There is no question that the efforts of the Department of Justice and the Federal Trade Commission are having a positive effect on the pricing of real estate services and I applaud the work done by both agencies . I have been convinced for years that real estate services could and should be available to consumers in different formats and options and that the only real barrier to brokers offering this is the huge real estate industry and the state real estate commissions dominated by these same people.
The National Association Of Realtors of course is espousing the majority view of the membership and that is that the commission structure and the cooperative agreements resulting from the MLS needs to remain in tact. The only way to do that in today's internet climate is to insure that MLS policies and rules exist that make it difficult for a broker with a different business model to succeed. The Kentucky real estate commission , like other real estate commissions, is owned and operated by the real estate trade association of each state. In fact, in Kentucky the President of The Kentucky Association of Realtors is actually an agent of one of the commissioners. There is probably no conflict there, however, it does point out the closeness of these two groups.
In fairness to the attorneys' at the KREC that work daily with these commissioners/brokers I know how difficult it must be to remain objective and to give adequate weight to their mission of safe guarding the public when they are in personal relationships with these commissioners/brokers who wake up every day trying to maintain the status quo.
New rules and regulation implemented recently by the KREC make it obvious that they are intent on making the paths of flat fee brokers and other business models in the state as perilous as possible in hopes of discouraging them. Recently a flat fee broker by the name of James Long of Scottsville Kentucky was fined $250 and ordered to attend nine additional hours of continuing education for advertising his commission of $2495 "near" an MLS logo.
As of just a couple of months ago we now have broker minimum service rules that seem to have come out of nowhere. In a presentation to the Heart Of Kentucky Association of Realtors on September 7th, 2005 , Lee Harris, the legal counsel for the KREC responded to a request to explain the background of this new rule by saying that "we got some calls from consumers that said their deals were hung up so we just copied Indiana's rule regarding this". When asked whether the KREC had actually received any complaints to warrant this new set of rules she responded "no".

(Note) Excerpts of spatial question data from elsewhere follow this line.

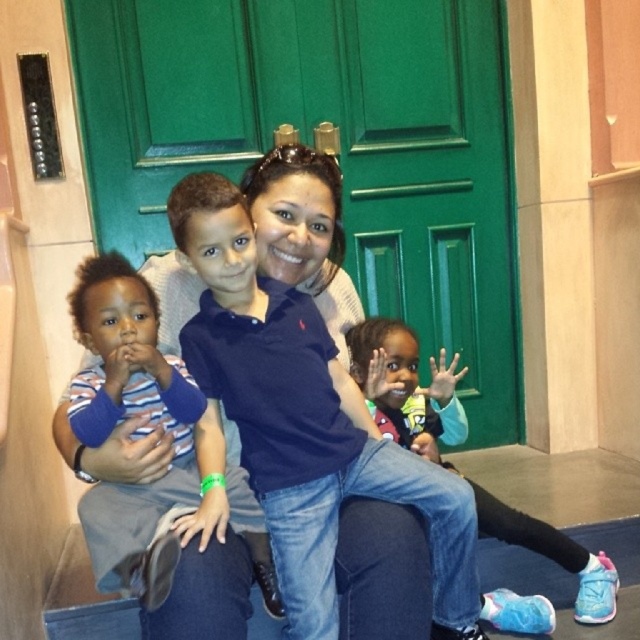
Is blue cotton shirt at center thinner than blue fabric pants at lower right?

In fact, blue cotton shirt at center might be wider than blue fabric pants at lower right.

Is the position of blue cotton shirt at center more distant than that of blue fabric pants at lower right?

No, blue cotton shirt at center is closer to the viewer.

Does point (307, 176) come in front of point (496, 589)?

Yes, point (307, 176) is in front of point (496, 589).

At what (x,y) coordinates should I click in order to perform the action: click on blue cotton shirt at center. Please return your answer as a coordinate pair (x, y). This screenshot has height=640, width=640. Looking at the image, I should click on (381, 572).

Which of these two, striped cotton shirt at left or blue fabric pants at lower right, stands shorter?

With less height is striped cotton shirt at left.

Does striped cotton shirt at left have a lesser width compared to blue fabric pants at lower right?

Correct, striped cotton shirt at left's width is less than blue fabric pants at lower right's.

Identify the location of striped cotton shirt at left. (129, 417).

Can you confirm if blue cotton shirt at center is positioned to the right of striped cotton shirt at left?

Yes, blue cotton shirt at center is to the right of striped cotton shirt at left.

The height and width of the screenshot is (640, 640). Identify the location of blue cotton shirt at center. (381, 572).

Where is `blue cotton shirt at center`? blue cotton shirt at center is located at coordinates (381, 572).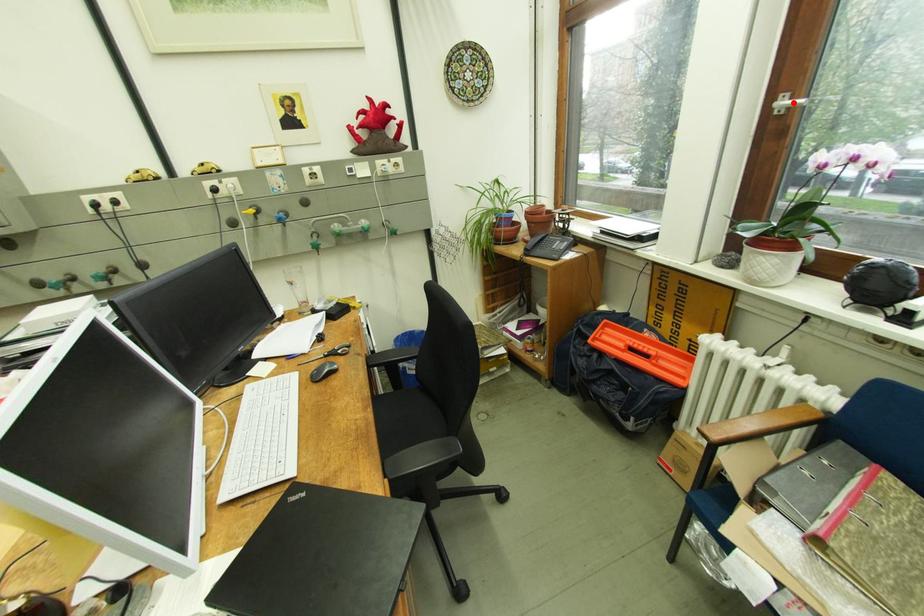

Another rule recently adopted by the KREC on the advise of their legal staff was to make it an advertising violation for a home seller to run their own ads when property is listed with a Kentucky broker. Since the licensing laws doesn't apply to private citizens the KREC placed a burden on brokers to get yet another disclosure for the file. This rule was obviously directed at the internet brokers to try to discourage them and as a result to limit the option available to home sellers that desire to sell on their own and purchase MLS access separately.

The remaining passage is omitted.